Similarly, a multinational technology service provider wanted to improve customer experiences, but it could track only 5% of customer interactions using surveys and manual quality control. The company worked with customer experience analytics platform provider Summatti to improve the quality of insights.
To prepare for the platform's ongoing monitoring and analysis of text, the company analyzed six months of customer relationship management and interactive voice response data to identify positive and negative experiences. It also incorporated customer service success metrics (key performance indicators). After setup, the platform monitored and analyzed customer interactions via phone, email and chat so the company could identify and proactively address issues, monitor employee performance and improve channel retention rates.
Not quite there yet
End users tend to expect more from NLP than it can deliver because human language is a more natural form of communication than SQL queries or Boolean searches. There's also a common misconception that AI in all its offshoots, including NLP, is a general form of machine intelligence that can be simply applied to narrow problems. Narrow AI is the current state of the art, so a product built to do sentiment analysis is very effective at doing sentiment analysis but not contract review.
"It's important for vendors to educate their users on what is and is not possible," said Brian Atkiss, director of omnichannel analytics at digital experience consultancy and reseller Anexinet Corp., which uses NLP to understand customer interactions. "[If you just want to know] how many customers or how many prospects my team reached out to today, that's probably possible, but a root cause analysis, the more advanced types of analytics are a bit further off."
To help set users expectations when he's conducting demos, Steven Mills, associate director of machine learning and AI at Boston Consulting Group, makes it a point to present the shortcomings of NLP progress in a humorous way. "The biggest limitation," he said, "is you can't just ask anything you want from a system. You still have to follow a certain format structure, and there are limits to that. Where we want to get to is a question-and-answer type interface, but those types of natural language understanding and capabilities are only so good. We want systems that can interpret complex questions, but we just aren't there yet."
Hurdles to jump
One challenge to NLP progress is intent; what people say or type is not necessarily what they mean. A BI or analytics platform using NLP should be able to infer the user's intent and deliver a relevant result. To do that, the system needs to understand the relevant variations of a query. It also has to understand the context of the query.

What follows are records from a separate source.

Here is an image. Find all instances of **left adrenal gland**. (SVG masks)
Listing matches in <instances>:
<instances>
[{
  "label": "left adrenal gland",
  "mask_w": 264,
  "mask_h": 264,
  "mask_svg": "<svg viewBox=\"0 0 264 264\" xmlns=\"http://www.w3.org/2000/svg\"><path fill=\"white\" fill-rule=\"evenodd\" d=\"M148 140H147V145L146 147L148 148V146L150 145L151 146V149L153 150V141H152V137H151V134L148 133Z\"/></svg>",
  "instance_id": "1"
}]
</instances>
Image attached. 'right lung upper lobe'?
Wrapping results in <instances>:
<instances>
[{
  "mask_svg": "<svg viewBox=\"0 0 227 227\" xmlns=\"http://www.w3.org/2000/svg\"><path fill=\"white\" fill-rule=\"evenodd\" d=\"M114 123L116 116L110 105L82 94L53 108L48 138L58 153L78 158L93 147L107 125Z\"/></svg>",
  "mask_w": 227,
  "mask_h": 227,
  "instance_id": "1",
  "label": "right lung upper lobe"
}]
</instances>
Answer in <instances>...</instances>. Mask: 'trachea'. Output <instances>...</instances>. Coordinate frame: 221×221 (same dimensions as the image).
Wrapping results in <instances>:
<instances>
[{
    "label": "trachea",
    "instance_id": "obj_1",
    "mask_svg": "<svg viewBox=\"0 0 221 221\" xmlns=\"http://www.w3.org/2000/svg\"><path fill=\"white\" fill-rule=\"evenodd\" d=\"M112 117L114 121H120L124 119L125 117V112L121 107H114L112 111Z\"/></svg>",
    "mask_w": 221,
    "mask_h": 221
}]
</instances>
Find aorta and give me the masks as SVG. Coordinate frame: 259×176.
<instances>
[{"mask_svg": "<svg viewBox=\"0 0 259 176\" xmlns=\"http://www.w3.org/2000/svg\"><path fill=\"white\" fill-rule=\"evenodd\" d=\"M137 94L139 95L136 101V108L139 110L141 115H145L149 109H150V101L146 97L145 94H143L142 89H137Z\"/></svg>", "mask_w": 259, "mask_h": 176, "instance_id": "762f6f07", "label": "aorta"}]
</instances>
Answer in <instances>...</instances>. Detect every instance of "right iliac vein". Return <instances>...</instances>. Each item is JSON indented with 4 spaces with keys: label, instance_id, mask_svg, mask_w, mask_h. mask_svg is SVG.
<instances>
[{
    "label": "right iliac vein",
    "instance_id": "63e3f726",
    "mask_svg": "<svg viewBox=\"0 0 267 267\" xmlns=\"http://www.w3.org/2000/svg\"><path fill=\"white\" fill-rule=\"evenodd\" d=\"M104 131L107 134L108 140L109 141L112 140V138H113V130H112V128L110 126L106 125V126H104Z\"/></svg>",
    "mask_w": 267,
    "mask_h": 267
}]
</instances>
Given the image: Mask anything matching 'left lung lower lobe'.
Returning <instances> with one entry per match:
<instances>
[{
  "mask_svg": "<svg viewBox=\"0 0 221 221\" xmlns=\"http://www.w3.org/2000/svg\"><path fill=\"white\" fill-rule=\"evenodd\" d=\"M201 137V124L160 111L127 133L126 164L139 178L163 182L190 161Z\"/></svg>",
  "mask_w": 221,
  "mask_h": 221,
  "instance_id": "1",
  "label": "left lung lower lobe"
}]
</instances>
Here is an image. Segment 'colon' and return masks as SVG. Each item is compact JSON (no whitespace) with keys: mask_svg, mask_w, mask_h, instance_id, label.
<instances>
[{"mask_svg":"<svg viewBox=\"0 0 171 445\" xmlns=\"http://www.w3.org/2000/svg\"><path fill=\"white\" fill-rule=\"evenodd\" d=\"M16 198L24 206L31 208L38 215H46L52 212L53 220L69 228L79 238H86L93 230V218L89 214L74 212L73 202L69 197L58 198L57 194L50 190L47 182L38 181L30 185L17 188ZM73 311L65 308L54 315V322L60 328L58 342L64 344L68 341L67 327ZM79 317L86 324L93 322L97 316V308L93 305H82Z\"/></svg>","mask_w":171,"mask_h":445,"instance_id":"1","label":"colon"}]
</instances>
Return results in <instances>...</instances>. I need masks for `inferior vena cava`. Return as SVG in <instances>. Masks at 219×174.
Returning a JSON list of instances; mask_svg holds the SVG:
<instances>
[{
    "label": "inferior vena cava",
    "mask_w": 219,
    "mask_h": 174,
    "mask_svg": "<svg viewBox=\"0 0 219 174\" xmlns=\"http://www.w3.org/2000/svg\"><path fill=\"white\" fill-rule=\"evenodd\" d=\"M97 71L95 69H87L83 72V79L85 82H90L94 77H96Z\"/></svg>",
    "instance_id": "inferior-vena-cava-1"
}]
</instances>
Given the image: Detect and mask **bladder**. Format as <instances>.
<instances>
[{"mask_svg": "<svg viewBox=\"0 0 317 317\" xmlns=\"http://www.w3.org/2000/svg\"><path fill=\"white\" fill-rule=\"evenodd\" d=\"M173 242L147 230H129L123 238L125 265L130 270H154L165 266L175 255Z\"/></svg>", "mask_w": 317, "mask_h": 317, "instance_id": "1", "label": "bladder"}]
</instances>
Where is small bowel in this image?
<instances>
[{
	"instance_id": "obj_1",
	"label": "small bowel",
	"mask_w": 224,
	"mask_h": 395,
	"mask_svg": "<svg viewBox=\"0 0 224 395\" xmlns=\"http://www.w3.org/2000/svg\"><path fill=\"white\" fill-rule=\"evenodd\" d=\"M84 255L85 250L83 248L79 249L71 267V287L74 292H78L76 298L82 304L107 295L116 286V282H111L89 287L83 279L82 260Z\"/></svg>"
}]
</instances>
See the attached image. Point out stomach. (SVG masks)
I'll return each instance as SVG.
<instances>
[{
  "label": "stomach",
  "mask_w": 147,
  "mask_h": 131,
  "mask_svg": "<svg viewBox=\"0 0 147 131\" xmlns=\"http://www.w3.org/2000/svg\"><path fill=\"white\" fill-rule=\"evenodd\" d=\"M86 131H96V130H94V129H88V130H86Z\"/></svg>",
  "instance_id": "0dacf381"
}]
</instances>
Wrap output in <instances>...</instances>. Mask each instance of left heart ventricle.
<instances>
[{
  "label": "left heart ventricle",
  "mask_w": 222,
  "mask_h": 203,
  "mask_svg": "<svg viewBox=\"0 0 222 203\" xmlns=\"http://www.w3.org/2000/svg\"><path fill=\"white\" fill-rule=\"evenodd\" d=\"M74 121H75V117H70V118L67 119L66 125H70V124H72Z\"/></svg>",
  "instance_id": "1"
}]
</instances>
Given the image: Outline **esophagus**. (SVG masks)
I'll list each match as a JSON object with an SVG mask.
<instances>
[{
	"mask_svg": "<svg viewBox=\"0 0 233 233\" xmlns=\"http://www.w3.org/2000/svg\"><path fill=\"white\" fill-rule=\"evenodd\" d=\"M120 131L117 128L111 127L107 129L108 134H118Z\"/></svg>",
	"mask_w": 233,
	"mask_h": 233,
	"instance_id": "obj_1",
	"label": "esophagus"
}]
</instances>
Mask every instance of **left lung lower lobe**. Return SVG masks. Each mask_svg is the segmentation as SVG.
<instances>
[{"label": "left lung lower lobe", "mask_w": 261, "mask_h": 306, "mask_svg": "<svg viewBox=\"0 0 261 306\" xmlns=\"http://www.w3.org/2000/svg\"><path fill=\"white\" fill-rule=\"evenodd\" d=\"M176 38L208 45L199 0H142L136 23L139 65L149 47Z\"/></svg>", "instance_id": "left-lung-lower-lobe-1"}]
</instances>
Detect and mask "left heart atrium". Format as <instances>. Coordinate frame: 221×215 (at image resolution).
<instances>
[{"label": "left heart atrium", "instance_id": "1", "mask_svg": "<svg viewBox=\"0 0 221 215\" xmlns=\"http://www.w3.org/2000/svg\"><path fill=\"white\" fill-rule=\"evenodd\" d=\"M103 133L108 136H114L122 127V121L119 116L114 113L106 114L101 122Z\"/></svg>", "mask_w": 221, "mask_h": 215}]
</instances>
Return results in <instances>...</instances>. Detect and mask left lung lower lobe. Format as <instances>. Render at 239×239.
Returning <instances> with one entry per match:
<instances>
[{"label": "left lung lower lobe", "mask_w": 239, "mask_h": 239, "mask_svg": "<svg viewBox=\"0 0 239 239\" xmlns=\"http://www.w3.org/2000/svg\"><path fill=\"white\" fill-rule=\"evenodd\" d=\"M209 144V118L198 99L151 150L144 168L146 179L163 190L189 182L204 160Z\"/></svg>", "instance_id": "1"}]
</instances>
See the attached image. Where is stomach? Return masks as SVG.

The context of data usage is also important. Most departments use software applications that are specific to their function. While the data in those departmental systems may be accessible with BI or analytics via an API, data used outside its originally intended context needs to be handled accordingly. Because context is such a big issue with NLP, a successful NLP pilot in one department may not scale well across the enterprise or even to another department because each may require different models, data or data integrations to achieve their goals.
More BI and analytics vendors are adding NLP capabilities to their products to improve the user experience. Eventually, users will be able to carry on an interactive dialogue with these tools to get the information they need quickly without clicking through analytics dashboards or BI reports. But before rolling out an NLP-powered system broadly, it's wise to understand its capabilities and limitations so that appropriate end-user expectations can be set.